Work to be completed:
Answer these questions using the text on stress in business below.
(a) In business terms, what is knowing how to best comfort somebody and help them cope with stress called?
(b) According to Gray, the two extremes of how men respond are a version of what traditionally known response?
(c) In Gray's business example, what end result does he describe for the woman's attitude toward the man?

Text shown:
Taking this to its logical conclusion for business, it is easy to argue that when people are in business making decisions that have the possibility of success or failure, and they're spending money, there's a lot of stress being stimulated in the body. Knowing how to best comfort somebody and help them cope with that stress, in business terms, is called overcoming their objections.
"A more positive way to look at this is how do you build that trust so that the stress levels go down and somebody feels comfortable working with you?" Gray asks.
Understanding the difference in customers and staff means you can be seen as dependable and good to work with - that's the starting point of a beautiful relationship.
COMPARING APPLES WITH ORANGES
According to Gray, when men try to help female partners or colleagues, they start from the wrong premise. Men have a primeval approach to stress, while women tend to go down an emotional road. "Men either say, 'This is what you should do', or, 'That's not such a big problem, so we don't have to do anything'," he explains. "Those are the two extremes that would be a version of what's traditionally known as the 'fight or flight' response."
Men want to solve the problem or minimise the problem and forget it. When a man is under stress he thinks 'what should we do, what can we do?' Gray says this is what a man's brain goes to first when stress occurs. "In a sort of detached way, men analyse it, they look at it and dismiss it to some extent and this is a huge turn-off to women," he says.
This is one thing in a relationship, but a potentially more dangerous issue for a business. Gray says imagine a business setting, where a woman brings up an issue and a man quickly wants to explain it away with something like: 'Oh no, we can handle that, we've dealt with that before.' And then she says: 'No, no, this is different.' And the man says: 'No really, I've handled it before, we'll be fine with not worrying about that one.' "The end result could be that she is going to have a whole wall put up against him. She won't trust him, appreciate him and will go against him," Gray says.

Listed records:
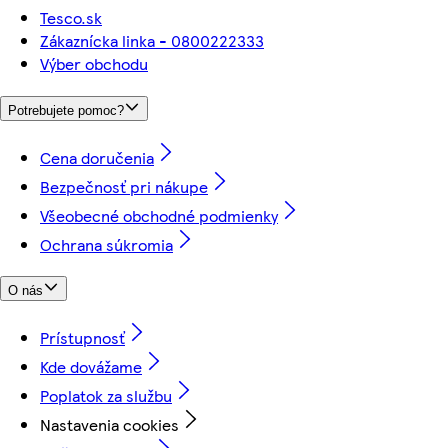
Tesco.sk
Zákaznícka linka - 0800222333
Výber obchodu
Potrebujete pomoc?
Cena doručenia
Bezpečnosť pri nákupe
Všeobecné obchodné podmienky
Ochrana súkromia
O nás
Prístupnosť
Kde dovážame
Poplatok za službu
Nastavenia cookies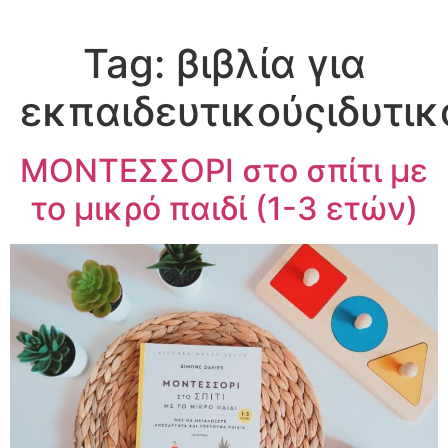
Tag:
βιβλία για
εκπαιδευτικούςιδυτικ
ΜΟΝΤΕΣΣΟΡΙ στο σπίτι με
το μικρό παιδί (1-3 ετών)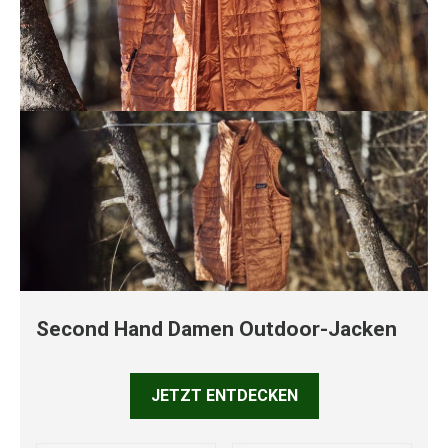
Second Hand Damen Outdoor-Jacken
JETZT ENTDECKEN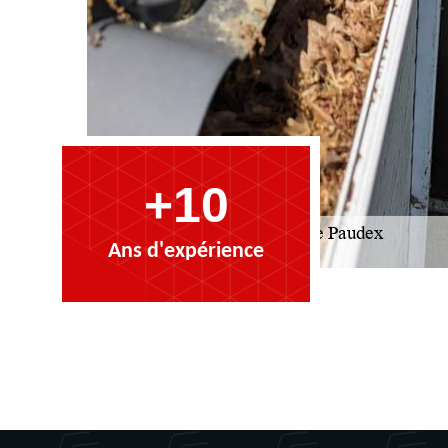
+10
Ans d'expérience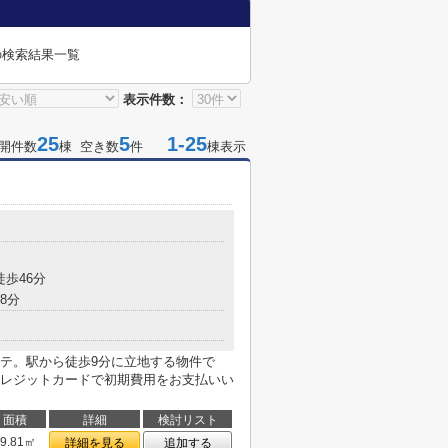
の検索結果一覧
表示件数：
25
5
1-25
開件数
棟 空き数
件
棟表示
徒歩46分
8分
テ。駅から徒歩9分に立地する物件で
レジットカードで初期費用をお支払いい
面積
詳細
検討リスト
29.81㎡
詳細を見る
追加する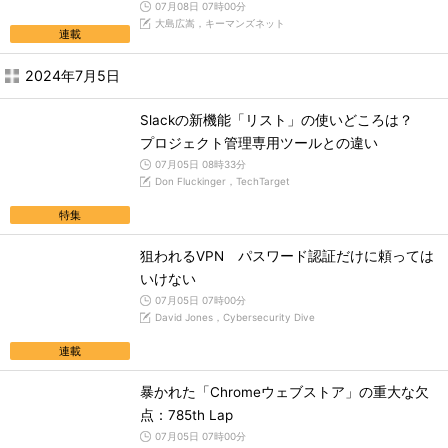
07月08日 07時00分
大島広嵩，キーマンズネット
連載
2024年7月5日
Slackの新機能「リスト」の使いどころは？
プロジェクト管理専用ツールとの違い
07月05日 08時33分
Don Fluckinger，TechTarget
特集
狙われるVPN パスワード認証だけに頼っては
いけない
07月05日 07時00分
David Jones，Cybersecurity Dive
連載
暴かれた「Chromeウェブストア」の重大な欠
点：785th Lap
07月05日 07時00分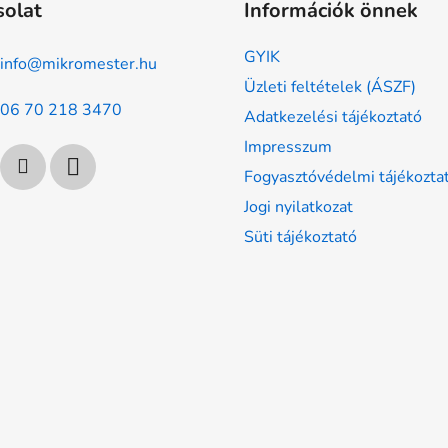
solat
Információk önnek
GYIK
info
@
mikromester.hu
Üzleti feltételek (ÁSZF)
06 70 218 3470
Adatkezelési tájékoztató
Impresszum
Fogyasztóvédelmi tájékozta
Jogi nyilatkozat
Süti tájékoztató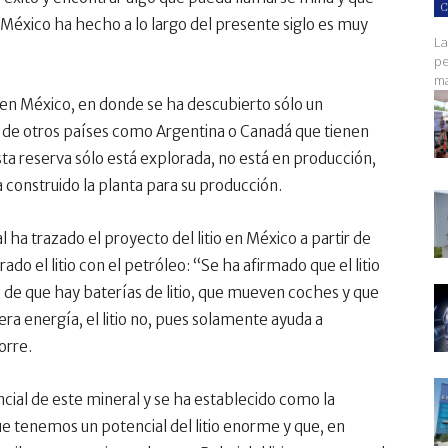
C
 México ha hecho a lo largo del presente siglo es muy
La
pe
ma
o en México, en donde se ha descubierto sólo un
 de otros países como Argentina o Canadá que tienen
a reserva sólo está explorada, no está en producción,
a construido la planta para su producción.
l ha trazado el proyecto del litio en México a partir de
do el litio con el petróleo: “Se ha afirmado que el litio
 de que hay baterías de litio, que mueven coches y que
ra energía, el litio no, pues solamente ayuda a
orre.
cial de este mineral y se ha establecido como la
e tenemos un potencial del litio enorme y que, en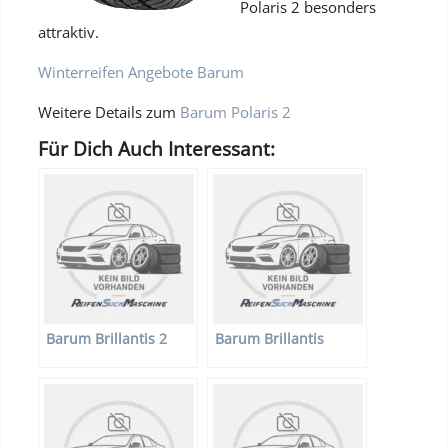
Polaris 2 besonders
attraktiv.
Winterreifen Angebote Barum
Weitere Details zum
Barum Polaris 2
Für Dich Auch Interessant:
Barum Brillantis 2
Barum Brillantis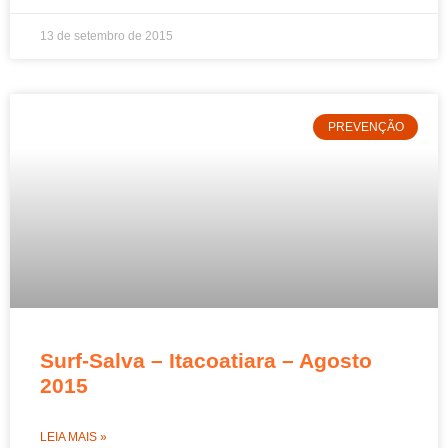
13 de setembro de 2015
PREVENÇÃO
Surf-Salva – Itacoatiara – Agosto
2015
LEIA MAIS »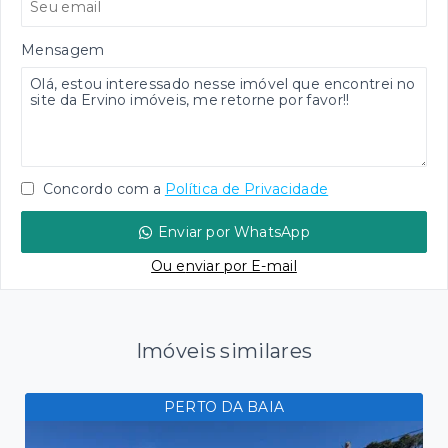
Mensagem
Concordo com a
Política de Privacidade
Enviar por WhatsApp
Ou e
nviar por E-mail
Imóveis similares
PERTO DA BAIA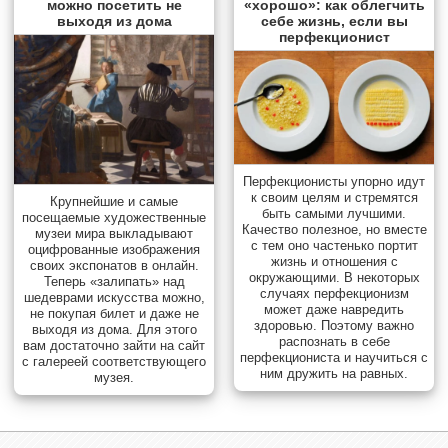
можно посетить не
«хорошо»: как облегчить
выходя из дома
себе жизнь, если вы
перфекционист
Перфекционисты упорно идут
к своим целям и стремятся
Крупнейшие и самые
быть самыми лучшими.
посещаемые художественные
Качество полезное, но вместе
музеи мира выкладывают
с тем оно частенько портит
оцифрованные изображения
жизнь и отношения с
своих экспонатов в онлайн.
окружающими. В некоторых
Теперь «залипать» над
случаях перфекционизм
шедеврами искусства можно,
может даже навредить
не покупая билет и даже не
здоровью. Поэтому важно
выходя из дома. Для этого
распознать в себе
вам достаточно зайти на сайт
перфекциониста и научиться с
с галереей соответствующего
ним дружить на равных.
музея.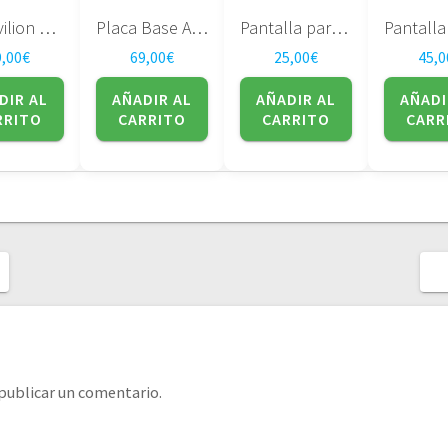
HP Pavilion DV7-1000 507169-001
Placa Base ASUS U56E
Pantalla para portatil SAMSUNG LTN121XP01
9,00
€
69,00
€
25,00
€
45,0
DIR AL
AÑADIR AL
AÑADIR AL
AÑADI
RRITO
CARRITO
CARRITO
CARR
publicar un comentario.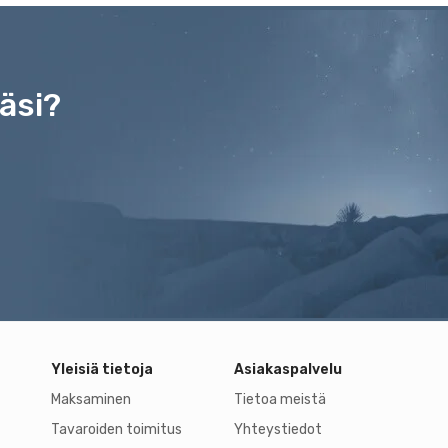
äsi?
Yleisiä tietoja
Asiakaspalvelu
Maksaminen
Tietoa meistä
Tavaroiden toimitus
Yhteystiedot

Your response:
(a) It is called overcoming their objections.
(b) They are a version of the "fight or flight" response.
(c) She will put up a whole wall against him: she won't trust or appreciate him, and she will go against him.